After a peripatetic academic route finally led him into physics and mathematics majors at the University of Southern California, Daniel Strouse found himself contemplating the brain.
Strouse, a Department of Energy Computational Science Graduate Fellowship recipient at Princeton University, was researching quantum information theory. He wanted to develop algorithms for fast, efficient computing systems that incorporate the strange laws of quantum mechanics.
“We were working very hard, designing these algorithms for computers that didn’t exist yet, but there was this incredible, efficient computer right in front of us – right inside all of us – that we didn’t really understand,” Strouse says. He studied the work of other researchers, including his present doctoral advisor, William Bialek, and found it’s possible to mathematically frame problems the brain must solve. “And by focusing on the problems that the brain has to solve, you could understand some of its organization.” That led him to think even more broadly about how the challenges biological systems face shape their designs.
Those same kinds of mathematical approaches, Strouse says, are applicable to the growing field of machine learning, which focuses on extracting knowledge and meaning from data. Our brains face similar issues: choosing from a flood of sensory information to draw meaning and make predictions. Strouse says it’s about “how do you learn, basically? And how do you teach a computer to learn?”
“Machine learning is exciting, because when you’re focusing very abstractly on how you analyze data, you can work on almost anything. It’s like you’re understanding a bunch of things at once.”
A major part of Strouse’s research considers how our brains decide which information from the environment is important. We’re almost constantly awash in so much sensory information we can’t possibly process or memorize it all. How do our brains decide what to focus on?
“Our basic hypothesis is that things that are predictive of the future are the important things,” Strouse says. By applying ideas from machine learning, he and his colleagues developed a mathematical formula that describes the approach. Using this theory, “we can make predictions about how brains respond to moving images.”

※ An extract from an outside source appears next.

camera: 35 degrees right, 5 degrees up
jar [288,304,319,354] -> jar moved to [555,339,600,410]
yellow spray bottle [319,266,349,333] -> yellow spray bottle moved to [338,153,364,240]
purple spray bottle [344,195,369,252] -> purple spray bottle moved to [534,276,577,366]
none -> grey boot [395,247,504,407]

Strouse’s research could have other applications, such as data compression and clustering. More generally, its combination of math, theory and computational neuroscience is at the scientific forefront. “A lot of people are very excited about that intersection of neuroscience and machine learning because there’s been this long history of back and forth between the two fields.”
The difficulty the researchers face, however, is similar to the difficulty the brain faces: There’s a lot of information to sort through. Strouse and his colleagues must create a statistical description of the environment before they can identify and choose the specific features that have predictive power. “When you start doing that you realize, wow, the environment has so many variables, it’s so huge you can’t possibly measure all of that and model it in a computer,” he says. Machine learning and neuroscience research must face the obstacle of “figuring out how to break off a small chunk that you can focus on and actually solve.”
At USC, Strouse drifted from filmmaking to business and Chinese language studies to chemical engineering before he took a physics class. He realized mathematics and science were more than just applying formulae. “It was physics as a framework for understanding everyday things around us, and I was completely fascinated by this.” By the time his undergraduate career was over, Strouse had taken five more classes with the instructor, Associate Professor Paolo Zanardi, and worked with him on quantum information science research.
Strouse also spent a year in Great Britain, studying at the University of Cambridge’s Computational and Biological Learning Laboratory. It’s one of many countries he’s visited.
Strouse will seek a postdoctoral research post after graduation, but hasn’t decided whether to continue studying machine learning or theoretical neuroscience. Both are appealing, but he’s not sure which he wants to concentrate on for the short term.